▶ **QUESTIONS**:
A - Recopiez le passage du texte sur le vaccin qui commence par les mots contenant « Au départ, on » et se termine par « les vaccins ? ».
B - D'après le texte sur le vaccin, combien de signalements d'effets indésirables l'Afssaps a-t-elle reçus entre le 21 octobre et le 5 novembre ?

▶ **TEXTE DE LA PAGE**:
────────────────────
Au départ, on pensait que deux doses du vaccin seraient nécessaires. Mais depuis, des études ont montré qu’une seule dose pourrait être suffisante pour les plus de 10 ans. En tout cas pour l’instant, en France, le schéma vaccinal est toujours fixé à deux doses. Les autorités sanitaires souhaitent se donner encore un peu de temps pour savoir avec certitude si une dose est suffisante. Si tel devait être le cas, la recommandation évoluerait avec une dose pour les adultes et sans doute toujours deux doses pour les moins de 10 ans.
> Quel recul a-t-on sur les vaccins ?
Les données disponibles en France portent sur les 50 000 doses du vaccin GSK délivrées entre le 21 octobre et le 5 novembre à 50 000 professionnels de santé. Sur cette période, l’Agence française de sécurité sanitaire des produits de santé (Afssaps) a eu connaissance de 36 signalements d’effets indésirables, principalement des douleurs au site d’injection, des maux de tête ou de la fièvre. « À ce jour, il n’y a pas eu de notification d’effets graves », assure l’Afssaps. En Europe, le pays le plus avancé en matière de vaccination est la Suède où 1,4 million de doses du vaccin GSK ont été délivrées. Selon l’Afssaps, rien d’alarmant n’y a été constaté.
────────────────────
▶ **DONNÉES SOURCES**:
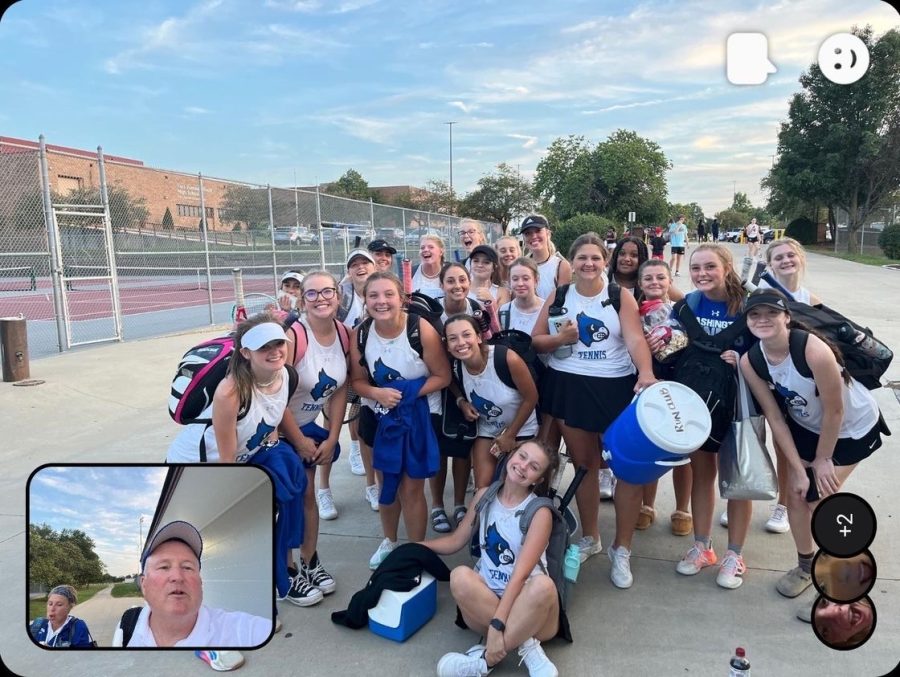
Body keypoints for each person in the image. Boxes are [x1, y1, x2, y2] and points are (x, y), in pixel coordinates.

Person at [738, 289, 887, 609]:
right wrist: (796, 468)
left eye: (771, 313)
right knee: (795, 492)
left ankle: (843, 579)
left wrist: (822, 460)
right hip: (805, 426)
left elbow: (836, 410)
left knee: (820, 499)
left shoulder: (813, 350)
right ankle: (806, 566)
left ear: (787, 317)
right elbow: (776, 418)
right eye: (755, 314)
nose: (763, 320)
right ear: (747, 321)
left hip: (852, 428)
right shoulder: (750, 361)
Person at [532, 233, 656, 566]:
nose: (588, 264)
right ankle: (591, 538)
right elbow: (537, 342)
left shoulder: (620, 296)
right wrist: (561, 338)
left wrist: (645, 371)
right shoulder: (559, 295)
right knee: (584, 466)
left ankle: (622, 549)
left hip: (614, 388)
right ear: (571, 262)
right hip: (568, 387)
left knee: (626, 469)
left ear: (605, 261)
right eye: (582, 258)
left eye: (595, 258)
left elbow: (635, 338)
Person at [427, 440, 563, 677]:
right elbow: (455, 540)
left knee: (543, 585)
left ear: (538, 480)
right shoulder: (484, 495)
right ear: (511, 456)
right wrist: (414, 548)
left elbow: (521, 575)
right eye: (522, 456)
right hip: (485, 602)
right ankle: (525, 644)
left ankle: (483, 661)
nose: (522, 466)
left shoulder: (540, 512)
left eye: (533, 467)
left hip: (533, 611)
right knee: (459, 575)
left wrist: (498, 624)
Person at [350, 272, 451, 569]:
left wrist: (406, 392)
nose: (381, 301)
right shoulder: (361, 333)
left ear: (401, 298)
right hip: (378, 417)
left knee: (411, 489)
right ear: (365, 300)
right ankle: (390, 540)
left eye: (388, 295)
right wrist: (377, 393)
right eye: (374, 296)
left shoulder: (420, 330)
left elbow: (442, 376)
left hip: (417, 417)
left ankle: (416, 550)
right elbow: (357, 381)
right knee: (387, 487)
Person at [669, 244, 754, 590]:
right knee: (702, 473)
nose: (702, 274)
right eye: (696, 268)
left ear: (727, 267)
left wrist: (744, 359)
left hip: (738, 402)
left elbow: (770, 342)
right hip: (699, 401)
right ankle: (702, 546)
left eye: (710, 267)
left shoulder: (750, 304)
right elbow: (671, 346)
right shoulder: (688, 304)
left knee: (737, 480)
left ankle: (735, 553)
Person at [277, 271, 350, 606]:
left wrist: (333, 437)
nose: (321, 298)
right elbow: (273, 396)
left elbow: (339, 388)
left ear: (338, 295)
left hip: (306, 426)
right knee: (292, 497)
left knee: (307, 495)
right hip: (275, 428)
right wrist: (300, 441)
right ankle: (287, 572)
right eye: (312, 294)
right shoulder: (293, 337)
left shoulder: (344, 335)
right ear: (302, 300)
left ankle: (308, 560)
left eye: (327, 292)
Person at [746, 237, 822, 535]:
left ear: (801, 259)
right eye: (778, 257)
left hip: (795, 385)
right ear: (770, 263)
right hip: (761, 376)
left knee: (784, 447)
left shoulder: (811, 299)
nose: (786, 261)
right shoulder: (760, 292)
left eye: (791, 255)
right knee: (752, 439)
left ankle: (783, 506)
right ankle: (742, 498)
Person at [118, 521, 271, 650]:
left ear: (200, 582)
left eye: (187, 567)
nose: (177, 577)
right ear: (144, 584)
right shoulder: (127, 627)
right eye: (164, 567)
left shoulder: (242, 632)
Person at [167, 316, 299, 464]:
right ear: (246, 353)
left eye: (279, 342)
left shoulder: (288, 376)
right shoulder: (230, 392)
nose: (275, 351)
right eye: (263, 346)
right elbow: (227, 461)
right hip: (195, 465)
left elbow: (270, 416)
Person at [445, 314, 539, 490]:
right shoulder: (455, 366)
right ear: (448, 346)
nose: (461, 342)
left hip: (523, 426)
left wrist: (511, 435)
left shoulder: (506, 358)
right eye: (453, 338)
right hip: (489, 427)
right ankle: (482, 516)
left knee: (516, 487)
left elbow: (531, 397)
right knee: (483, 487)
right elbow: (448, 380)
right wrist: (461, 402)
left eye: (467, 335)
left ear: (479, 337)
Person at [634, 259, 693, 537]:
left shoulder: (684, 309)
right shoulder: (633, 312)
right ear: (640, 283)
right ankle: (647, 505)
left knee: (684, 449)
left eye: (661, 278)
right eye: (648, 279)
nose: (655, 283)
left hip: (682, 381)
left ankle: (683, 508)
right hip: (649, 380)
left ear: (670, 281)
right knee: (650, 445)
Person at [429, 262, 485, 533]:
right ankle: (437, 505)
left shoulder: (478, 310)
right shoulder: (431, 314)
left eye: (462, 280)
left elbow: (489, 346)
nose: (457, 286)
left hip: (470, 386)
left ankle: (460, 503)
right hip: (440, 387)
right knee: (439, 449)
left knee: (463, 447)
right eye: (450, 281)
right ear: (441, 285)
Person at [521, 214, 572, 302]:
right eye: (527, 233)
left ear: (548, 233)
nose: (533, 236)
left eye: (538, 231)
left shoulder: (561, 266)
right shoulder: (520, 267)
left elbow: (561, 302)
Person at [29, 585, 95, 648]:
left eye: (59, 605)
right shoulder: (38, 623)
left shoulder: (78, 626)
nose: (52, 609)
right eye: (50, 604)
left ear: (70, 607)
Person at [497, 257, 544, 335]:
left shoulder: (546, 310)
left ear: (536, 281)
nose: (520, 284)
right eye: (515, 279)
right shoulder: (503, 312)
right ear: (509, 282)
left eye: (525, 279)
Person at [411, 234, 446, 299]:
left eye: (431, 247)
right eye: (422, 248)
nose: (425, 250)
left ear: (441, 252)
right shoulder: (410, 273)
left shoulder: (449, 272)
────────────────────
▶ **RÉPONSES**:
A -
Au départ, on pensait que deux doses du vaccin seraient nécessaires. Mais depuis, des études ont montré qu’une seule dose pourrait être suffisante pour les plus de 10 ans. En tout cas pour l’instant, en France, le schéma vaccinal est toujours fixé à deux doses. Les autorités sanitaires souhaitent se donner encore un peu de temps pour savoir avec certitude si une dose est suffisante. Si tel devait être le cas, la recommandation évoluerait avec une dose pour les adultes et sans doute toujours deux doses pour les moins de 10 ans.
> Quel recul a-t-on sur les vaccins ?

B - 36 signalements.